I've always had good results buying miscellaneous tools and accessories on eBay, but the majority of suppliers of these jigs are in the UK or the USA, and either won't ship to Australia or freight adds too much to the cost.   *LATE EXTRA:*
Just came across this one from China on eBay, which is certainly the cheapest of the bunch. _Click here for eBay Listing_ _Click here to view video_  
I have no experience with pocket hole joinery, so any thoughts and/or suggestions most welcome?

----------


## justonething

Hi AnonyMouse
I've been using the Kreg Pocket Holes system for a number of months now and I'm very pleased with it. I used it to build furniture and cabinets and they have turned out great. It's easy to use, the Kreg system allows very precise joints. I have two systems, the normal Kreg jig and the larger Kreg HD.
The  Kreg standard system I got was a K4 and was from Amazon. Locally you could buy the same from Carbatec. When I bought mine, Australian dollars was 90c US so it was quite worthwhile to source it from the US. However all other additional hardware was sourced from Carbatec.
The Kreg HD was made for larger joinery and outdoor furniture. I used Kreg HD quite extensively in building my balcony in place of toe nailing. All the joists were joined to the beams using pocket screws and they were extremely strong even before using joist hangers and so I am very pleased with this bit of kit. 
The differences between the Kreg system and other makes are often the step drill bits and the jig. Some drill bits are known to be very brittle and break before long, also the jig wears out which means the drill bits wobbles inside the guide. 
One important element of the system is the Kreg screws. They are special screws that act as clamps to tighten two pieces together. You can't really use counter sink screws from bunnings as that would defeat the purpose of the pocket hole system.
You could buy the genuine Kreg screws from Carbatec or substitute screws from Screwit screws. If you are using Australian hardwood, Kreg screws are the only ones that would work.  
You could buy the Kreg Jig junior (R3) from Carbatec for 79 dollars or the drill master unit from Screwit screws. 
I would be careful going for that cheap bit of kit from ebay as they might not be compatible with the Kreg system.

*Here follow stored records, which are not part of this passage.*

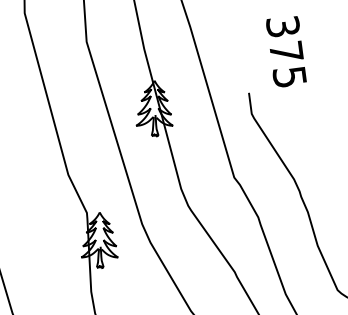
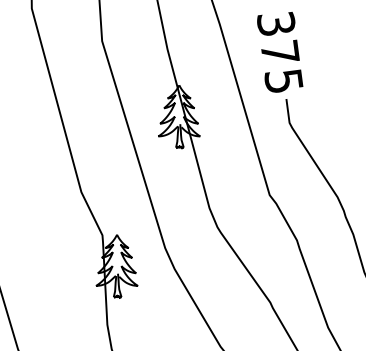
text: (286, 51) -> (280, 52), moved

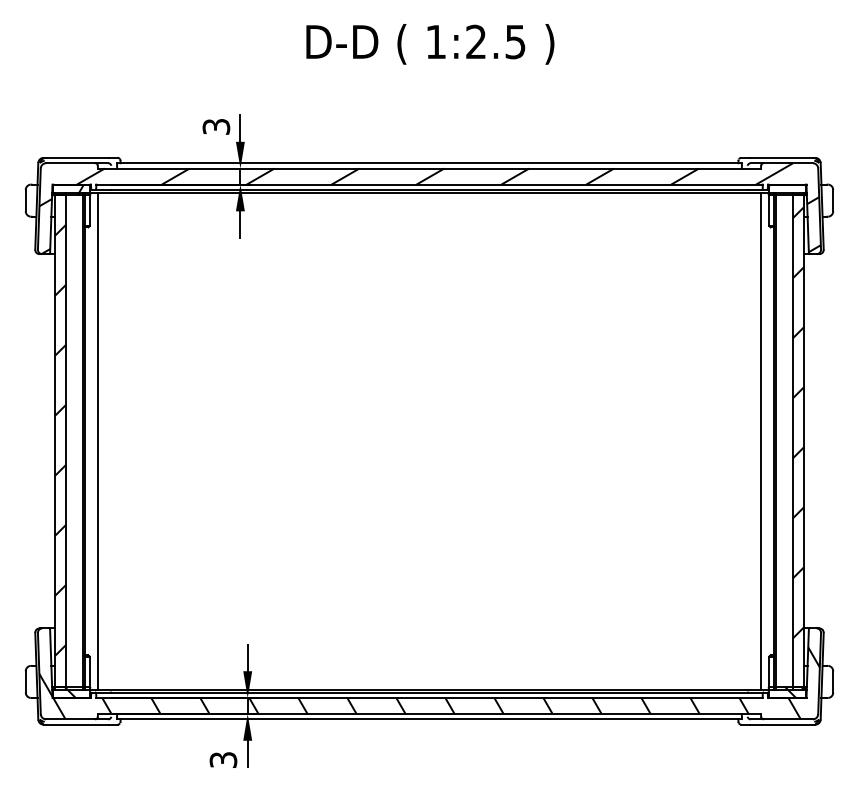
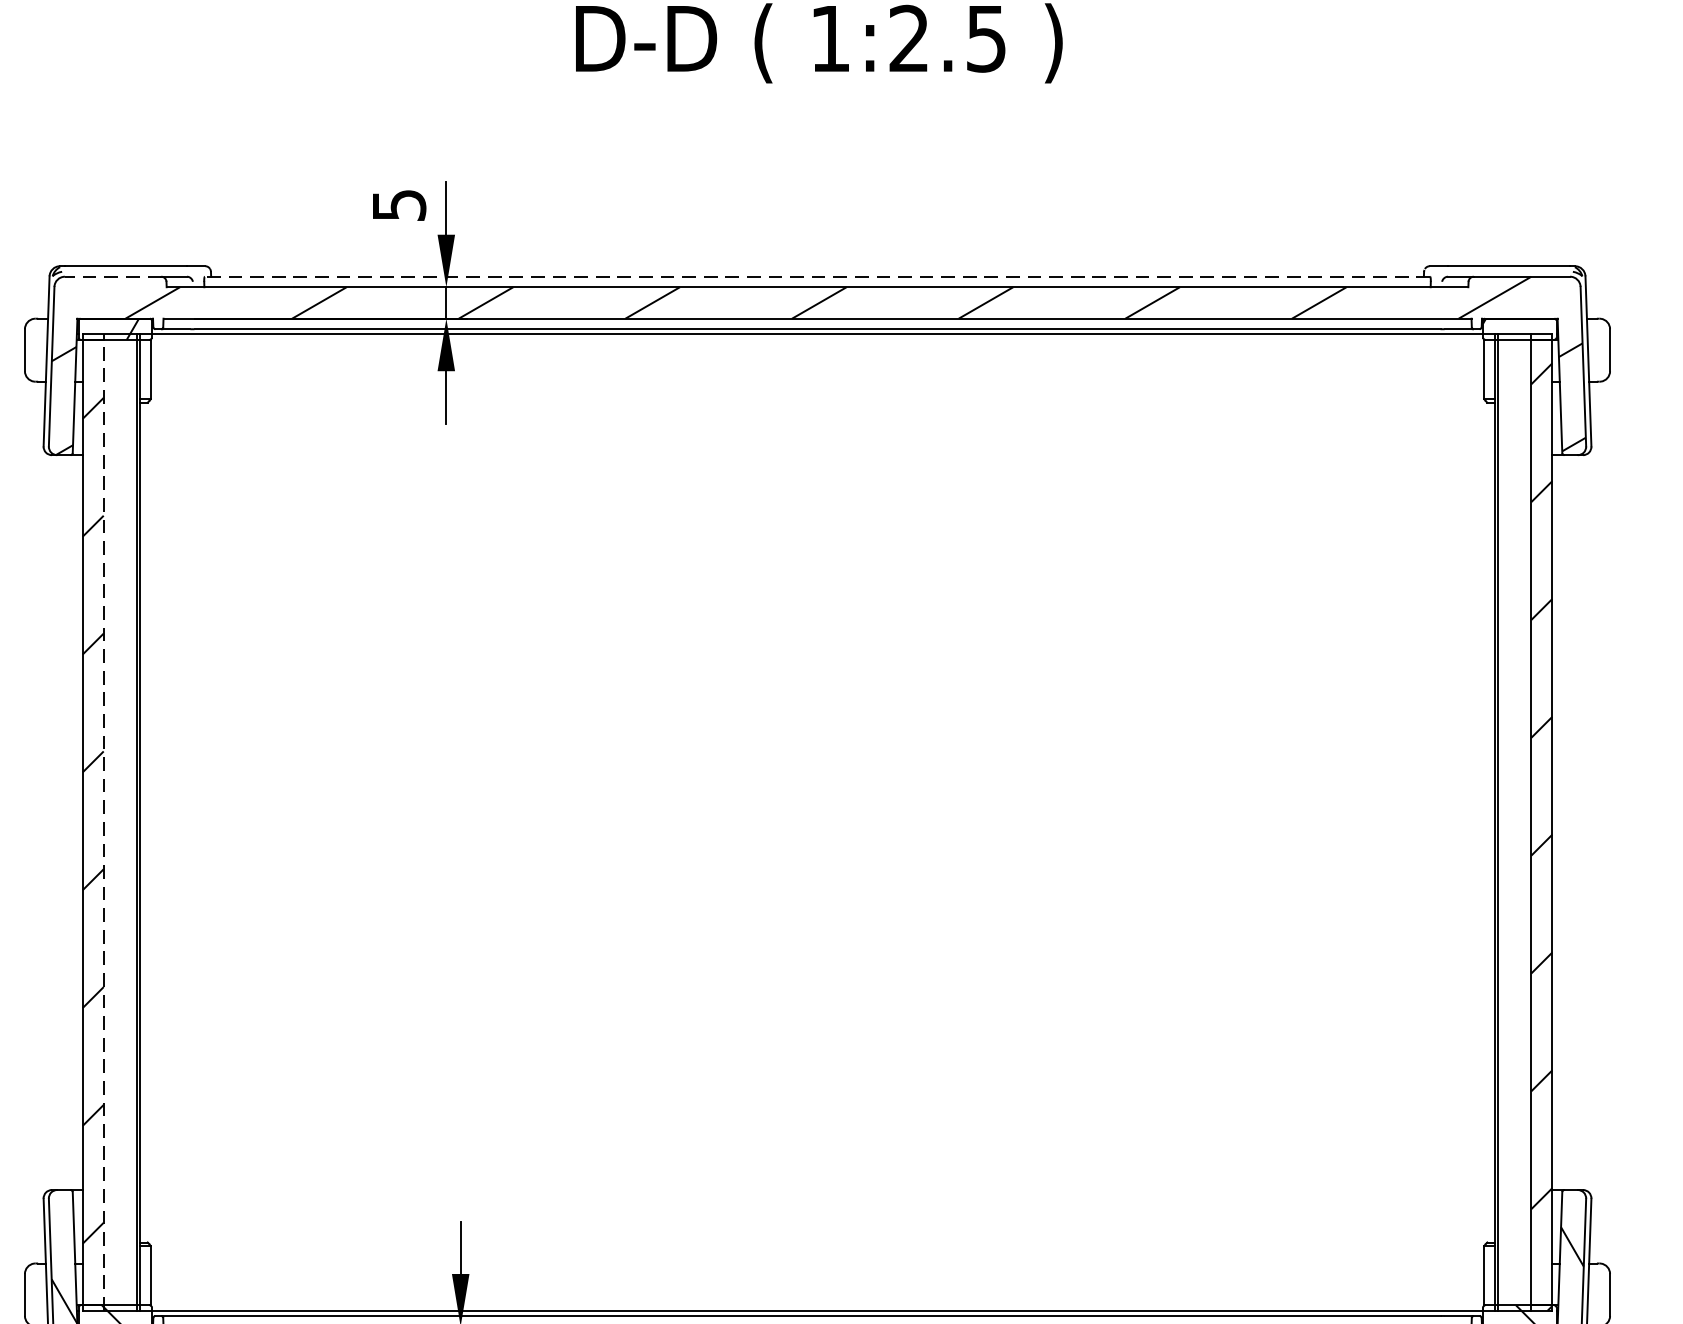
text: (215, 126) -> (397, 204), 3 -> 5
line: (70, 163) -> (112, 277), solid -> dashed
line: (429, 163) -> (817, 277), solid -> dashed
line: (97, 440) -> (165, 821), removed
line: (761, 440) -> (1469, 821), removed
line: (65, 441) -> (102, 822), solid -> dashed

The Kreg system use 3/8" step drill bit vs the ebay 9mm. The Kreg screws are square drive vs philips heads and you may well strip the heads before you tighten the pieces together, especially if you are working on Australian hardwood. 
I'd advise you to pay 10 more dollars and get the Kreg jig. It's going to last you a long time.

----------


## AnonyMouse

Thanks very much for the detailed reply and recommendations. Your warnings make perfect sense.  
I'll head out to Cabra-Tech in the next day or so and have a look at the range, but I'm thinking it might be wise in the long run for me to go a bit over budget and opt for a Kreg K4 Jig (KR-K4) at $154.00. Plus I suppose it would only make sense to grab the Screw Kit (KR-SK03) for another $54.00 while I'm there.  
Much appreciated.

----------


## AnonyMouse

Well I am now the proud owner of a Kreg K4 Jig and the Screw Kit, plus a couple of other screw sizes to ensure I have maximum versatility on hand. 
Do you know if there is a better (i.e. cheaper) way to buy the correct screws than from Cabra-Tech?

----------


## justonething

Good to hear AnonyMouse, I think you'll have a lot of fun. I think the kit comes with project plans and a CD with some good info.
As far as the screws are concerned, I think the best way is identify the particular size of screws that you want and just buy them in bulk. Cabatech is actually not too bad with prices.
You can also search on ebay for "washer head wood screws" or "wafer button head wood screws" to see what you find.
If you can live with Phillips heads, you can get these from scrooze.
or these from screwit. The prices aren't too bad for the shorter lengths.

----------


## johnc

I've been using whatever the forerunner was to the K4, basically the same thing without dust extraction. It is quite an easy to use system, you wont go wrong with the purchase.

----------


## seriph1

The KREG system is excellent and frankly deserves patronage ... that other one in the TV ad is a clear knockoff and shouldn't be bothered with. People like us come up with a great idea and develop it at great expense only to have it stolen by some lowlife .... not on 
let the flames begin   :Biggrin:

----------